Он опустил стекло, хотя в салоне работал кондиционер. Свежий ветер, наполненный ароматом клубничных полей, ворошил ему волосы. Он сделал глубокий вдох. Иногда для счастья нужно совсем немного. Он включил радио. Тина Тернер. Почему бы и нет? И стал подпевать, отстукивая пальцем ритм по рулю. Это помогало забыться.
Глава 3
«Полиция продолжает расследование убийства восемнадцатилетней Симоны Редлеф из Хохенкирхена. На данный момент сыщики не напали на след убийцы. Объявлено вознаграждение в 5000 евро тому, кто предоставит информацию, содействующую скорейшему задержанию преступника. По словам главного комиссара криминальной полиции округа Берта Мельцига, это злодейское преступление будет раскрыто. Идеальных преступлений, как утверждает Мельциг, не бывает. А между тем прослеживается четкая связь между аналогичными преступлениями на севере Германии (о чем говорилось в наших предыдущих сводках). В каждом из этих случаев убийца срезал волосы жертвы и похищал ее цепочку. „Следует полагать, — сказал Мельциг, — что нашейные цепочки являются для преступника объектом фетиша“».
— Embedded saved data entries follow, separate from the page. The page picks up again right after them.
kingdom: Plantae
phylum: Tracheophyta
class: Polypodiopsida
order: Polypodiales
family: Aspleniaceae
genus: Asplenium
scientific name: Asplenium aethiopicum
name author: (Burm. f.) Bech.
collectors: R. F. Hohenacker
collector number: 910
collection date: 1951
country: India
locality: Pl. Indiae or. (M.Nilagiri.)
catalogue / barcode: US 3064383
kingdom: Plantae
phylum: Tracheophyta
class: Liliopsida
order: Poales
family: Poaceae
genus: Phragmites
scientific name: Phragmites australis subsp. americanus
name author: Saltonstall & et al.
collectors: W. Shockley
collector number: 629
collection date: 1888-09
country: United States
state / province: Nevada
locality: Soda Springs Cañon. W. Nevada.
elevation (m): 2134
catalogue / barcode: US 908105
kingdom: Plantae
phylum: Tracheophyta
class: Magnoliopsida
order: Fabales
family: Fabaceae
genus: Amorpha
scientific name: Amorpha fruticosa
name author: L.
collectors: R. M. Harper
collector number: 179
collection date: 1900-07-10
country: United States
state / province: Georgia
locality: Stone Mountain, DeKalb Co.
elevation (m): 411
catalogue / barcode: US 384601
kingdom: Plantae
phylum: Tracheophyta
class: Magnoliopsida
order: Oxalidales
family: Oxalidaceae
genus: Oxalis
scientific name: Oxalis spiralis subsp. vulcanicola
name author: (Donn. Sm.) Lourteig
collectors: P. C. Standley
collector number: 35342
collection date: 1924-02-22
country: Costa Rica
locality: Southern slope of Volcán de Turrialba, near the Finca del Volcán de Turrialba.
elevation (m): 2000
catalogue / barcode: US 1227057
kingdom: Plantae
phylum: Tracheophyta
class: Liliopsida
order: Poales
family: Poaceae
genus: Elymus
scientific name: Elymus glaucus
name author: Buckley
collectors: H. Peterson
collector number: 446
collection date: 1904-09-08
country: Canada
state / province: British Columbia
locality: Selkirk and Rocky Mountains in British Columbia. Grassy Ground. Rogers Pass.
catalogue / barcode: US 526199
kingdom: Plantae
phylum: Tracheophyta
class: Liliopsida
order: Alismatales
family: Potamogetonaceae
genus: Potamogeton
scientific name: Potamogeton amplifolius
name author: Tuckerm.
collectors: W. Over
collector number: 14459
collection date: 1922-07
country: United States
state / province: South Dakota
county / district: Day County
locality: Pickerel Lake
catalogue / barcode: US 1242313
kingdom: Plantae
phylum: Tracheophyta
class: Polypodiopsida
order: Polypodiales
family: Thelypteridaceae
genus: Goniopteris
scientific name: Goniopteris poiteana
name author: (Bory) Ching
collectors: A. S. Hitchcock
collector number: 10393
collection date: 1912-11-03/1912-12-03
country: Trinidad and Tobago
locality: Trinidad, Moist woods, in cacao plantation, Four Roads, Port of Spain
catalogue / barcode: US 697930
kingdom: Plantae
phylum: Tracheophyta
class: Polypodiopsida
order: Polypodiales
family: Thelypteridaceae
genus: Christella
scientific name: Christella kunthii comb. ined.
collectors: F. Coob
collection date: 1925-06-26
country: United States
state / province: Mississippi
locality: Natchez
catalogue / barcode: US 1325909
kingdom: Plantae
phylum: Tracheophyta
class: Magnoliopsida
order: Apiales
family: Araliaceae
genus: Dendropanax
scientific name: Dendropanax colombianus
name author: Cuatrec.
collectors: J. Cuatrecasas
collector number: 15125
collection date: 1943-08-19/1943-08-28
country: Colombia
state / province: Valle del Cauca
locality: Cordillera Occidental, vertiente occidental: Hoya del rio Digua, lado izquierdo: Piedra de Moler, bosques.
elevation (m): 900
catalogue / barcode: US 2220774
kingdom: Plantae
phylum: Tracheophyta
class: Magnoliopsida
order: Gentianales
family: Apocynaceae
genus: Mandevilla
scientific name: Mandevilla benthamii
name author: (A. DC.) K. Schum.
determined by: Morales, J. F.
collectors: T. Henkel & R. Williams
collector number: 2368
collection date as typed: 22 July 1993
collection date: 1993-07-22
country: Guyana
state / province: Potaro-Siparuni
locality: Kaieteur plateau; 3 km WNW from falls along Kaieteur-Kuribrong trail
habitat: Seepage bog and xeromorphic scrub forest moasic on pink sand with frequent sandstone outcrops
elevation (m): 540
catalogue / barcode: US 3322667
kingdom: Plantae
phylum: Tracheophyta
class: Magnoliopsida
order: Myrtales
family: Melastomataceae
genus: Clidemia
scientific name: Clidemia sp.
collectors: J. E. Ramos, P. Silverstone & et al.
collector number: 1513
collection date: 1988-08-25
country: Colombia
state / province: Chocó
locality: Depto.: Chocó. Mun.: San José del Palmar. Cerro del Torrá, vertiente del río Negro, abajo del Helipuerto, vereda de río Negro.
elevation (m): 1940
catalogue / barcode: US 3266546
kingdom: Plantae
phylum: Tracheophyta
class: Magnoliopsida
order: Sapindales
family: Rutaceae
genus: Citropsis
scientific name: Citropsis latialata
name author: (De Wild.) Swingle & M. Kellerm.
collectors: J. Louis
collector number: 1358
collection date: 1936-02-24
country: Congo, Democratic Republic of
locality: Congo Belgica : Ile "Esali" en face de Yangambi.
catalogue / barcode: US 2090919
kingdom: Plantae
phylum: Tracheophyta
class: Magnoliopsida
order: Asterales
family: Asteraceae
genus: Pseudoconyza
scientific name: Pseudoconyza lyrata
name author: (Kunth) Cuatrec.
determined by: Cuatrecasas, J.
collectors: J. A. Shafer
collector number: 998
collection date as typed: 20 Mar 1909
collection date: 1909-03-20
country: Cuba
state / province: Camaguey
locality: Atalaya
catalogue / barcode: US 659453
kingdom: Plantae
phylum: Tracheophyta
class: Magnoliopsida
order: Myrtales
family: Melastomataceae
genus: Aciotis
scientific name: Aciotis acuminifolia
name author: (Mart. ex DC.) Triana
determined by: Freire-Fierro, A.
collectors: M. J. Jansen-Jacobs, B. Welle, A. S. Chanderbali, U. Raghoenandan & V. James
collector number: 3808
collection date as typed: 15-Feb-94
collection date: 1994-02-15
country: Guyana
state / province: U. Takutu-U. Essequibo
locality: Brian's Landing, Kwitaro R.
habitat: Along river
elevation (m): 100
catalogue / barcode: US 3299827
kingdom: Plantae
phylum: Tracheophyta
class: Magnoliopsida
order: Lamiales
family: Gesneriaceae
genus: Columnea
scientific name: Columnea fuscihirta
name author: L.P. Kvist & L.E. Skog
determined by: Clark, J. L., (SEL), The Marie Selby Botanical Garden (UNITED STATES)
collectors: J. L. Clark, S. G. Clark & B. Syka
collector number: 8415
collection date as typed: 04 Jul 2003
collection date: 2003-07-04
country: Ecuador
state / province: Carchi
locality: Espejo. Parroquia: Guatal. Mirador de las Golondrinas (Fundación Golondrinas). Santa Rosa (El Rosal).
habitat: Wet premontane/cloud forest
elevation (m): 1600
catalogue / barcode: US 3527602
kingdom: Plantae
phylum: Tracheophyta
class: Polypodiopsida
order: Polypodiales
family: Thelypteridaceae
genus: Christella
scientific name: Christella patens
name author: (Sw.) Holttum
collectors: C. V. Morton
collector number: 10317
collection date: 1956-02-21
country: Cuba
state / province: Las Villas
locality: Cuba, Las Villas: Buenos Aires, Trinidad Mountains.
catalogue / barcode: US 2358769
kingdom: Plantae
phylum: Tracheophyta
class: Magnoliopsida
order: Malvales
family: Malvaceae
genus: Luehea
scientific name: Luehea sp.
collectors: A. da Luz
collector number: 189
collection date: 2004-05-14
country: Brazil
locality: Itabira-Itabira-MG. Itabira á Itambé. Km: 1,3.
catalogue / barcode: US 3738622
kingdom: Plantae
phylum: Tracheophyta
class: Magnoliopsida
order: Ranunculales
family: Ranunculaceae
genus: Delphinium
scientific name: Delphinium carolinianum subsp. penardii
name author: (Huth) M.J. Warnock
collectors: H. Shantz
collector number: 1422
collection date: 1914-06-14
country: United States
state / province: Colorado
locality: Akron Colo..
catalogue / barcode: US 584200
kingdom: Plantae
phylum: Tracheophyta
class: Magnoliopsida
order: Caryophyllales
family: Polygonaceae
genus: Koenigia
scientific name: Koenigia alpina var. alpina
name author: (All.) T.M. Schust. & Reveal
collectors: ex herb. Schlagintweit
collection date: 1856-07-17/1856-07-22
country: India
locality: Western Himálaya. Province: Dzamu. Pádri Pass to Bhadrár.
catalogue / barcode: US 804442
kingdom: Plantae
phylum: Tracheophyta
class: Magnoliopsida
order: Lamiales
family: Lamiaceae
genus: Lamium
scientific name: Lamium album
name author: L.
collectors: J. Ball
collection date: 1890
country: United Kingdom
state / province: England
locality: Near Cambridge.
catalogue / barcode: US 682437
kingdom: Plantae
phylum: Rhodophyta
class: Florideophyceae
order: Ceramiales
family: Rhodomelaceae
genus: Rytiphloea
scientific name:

Скомкав газету, Берт Мельциг швырнул ее на стол:
— Что за болваны!
Комиссар налил себе вторую чашку кофе и вышел в патио, где со стоном опустился на стул. Но едва он сел, ему тут же захотелось вскочить, и он с трудом подавил в себе это желание и остался на месте: надо держать себя в руках, а то так недалеко и до инфаркта, как говорил Элиас — его лучший друг, партнер по теннису и врач.
Нет, Элиас не надоедал ему советами поберечь здоровье, он походя ронял пару слов на эту тему, и оттого они лишь крепче застревали в голове у друга.
— Мы все умрем, — обыкновенно отвечал Берт, тоже как бы между прочим.
— Разумеется. Но некоторые умрут скорее.
В этом был весь Элиас. Последнее слово всегда оставалось за ним.
Берт помешал кофе. Жена и дети уехали повидать ее родителей на выходные, и ему представился редкий шанс подумать в тишине. Но вчера вечером, когда они уехали, он открыл бутылку красного вина. А затем еще одну. И в мыслях наступил разброд.
А теперь еще эта газета с утра пораньше, субботний выпуск. Как будто больной головы ему не хватает.
— Чертовы газетчики, — рычал он, — будьте вы прокляты!
Мысли вслух — дурная, но неодолимая привычка, которой он страдал с детства. Все, кто знал его, особенно коллеги, привыкли, что он разговаривает сам с собой. Если комиссар думал вслух в их присутствии, они без удивления оставляли его одного и ждали, пока он закончит.
— А я ведь к ним хорошо отношусь, к этим пронырам. Я всегда даю им информацию, когда они просят. В знак благодарности могли хотя бы не перевирать мои слова! Разве это так трудно?
Да будь он пьян как свинья, не сказал бы, что не бывает идеальных преступлений. Конечно бывает! И будут. Сколько убийств, изнасилований и злоупотреблений остаются безнаказанными! Да и о следах убийцы он ничего такого не говорил. Нет, следов не было, но догадки кое-какие имелись. И все равно — газетчики вечно приписывали ему слова, которые он не произносил. И пусть он знал, как редки во времена желтого журнализма статьи, основанные на тщательном изучении фактов, он всегда испытывал разочарование, общаясь с людьми, которые ради красного словца готовы были пойти против правды.